Famously, during the celebration of Thomas Jefferson's Birthday (now celebrated as "Jefferson-Jackson Day") he glared at John C. Calhoun, who had authored the policy of nullification and said "Our federal Union; it must be preserved." Jackson showed his willingness to use force to preserve the Union when he threatened to send troops to South Carolina to prevent dissolution. Jackson's singleminded determination postponed the dissolution of the Union for almost forty years; its dissolution in 1860 was over issues that Jackson was scarcely forced to address.

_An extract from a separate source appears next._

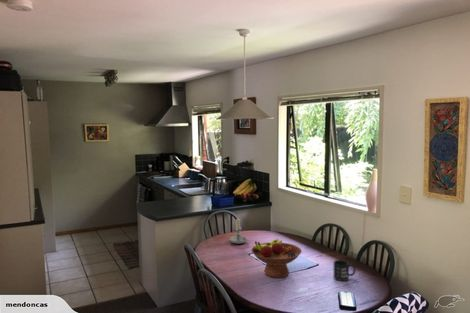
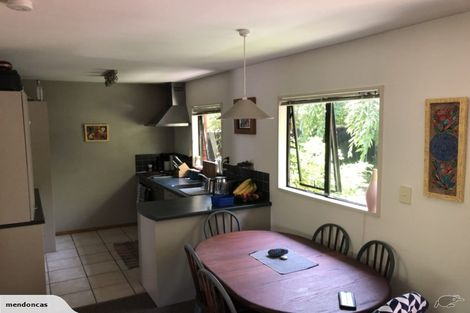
- mug [332,259,356,282]
- fruit bowl [250,238,303,279]
- candle [229,217,248,245]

I disagree most with his treatment of the Indian Question. During Jackson's presidency, Congress repudiated 94 Indian treaties at his request. In 1838, over 12,000 Cherokee Indians departed on the "Trail of Tears," a forced march to Oklahoma when Jackson refused to enforce the Supreme Court's decision in Worcester vs. Georgia. He reportedly said, "Marshall has made his decision, now let him enforce it. Whether he said it or not, he did nothing to protect the rights of the Cherokee or enforce the decision. The Cherokee were treated cruelly by soldiers who accompanied them as well as by whites along the way, who pillaged and stole from them. Twelve thousand left on the journey; only 8,000 survived the journey. Many did not survive there, as they were not plains people, not accustomed to the hunting, etc; plus there were Indians already there who were not overjoyed to see them infringe on their hunting. Many Cherokee were wiped out by the ordeal. The treatment of the Indians is necessarily the blackest mark of an otherwise successful Presidency.
The parts of Jackson's presidency that I agree with are the parts in which he promoted democracy and in which he (at least in his mind) was fighting for the "common man." I am not sure if the things he did in this fight were the right thing, but I admire his motives. For example, I am not sure if destroying the Bank of the United States was good policy, but I approve of Jackson's desire to protect the common people from rich elites.
I can also support (with no reservations) Jackson's attitude towards the nullification crisis. I think that the idea of nullification is simply unsupportable. Because of this, I agree totally with Jackson's opposition to that doctrine.
I agree with Jackson least with regard to his treatment of non-white people. Jackson, for example, had a great deal to do with the shameful "removal" of the "Five Civilized Tribes" from the Southeast. I know this sort of thing was much more socially acceptable in those days, but I cannot really support the idea of throwing a group of people out of their homes and lands simply because of their ethnicity.
Jackson knew that if the elite banking system was allowed to progress, it would take over the control of the country. Although it would later come back and haunt us as a people (Federal Reserve Act, 1913) Jackson did his part for the Republic.
As for his treatment of Native Americans, abominable! To kick a people when they were down with the gift of genocide (smallpox blankets) was up there with the most dastardly tirants in history.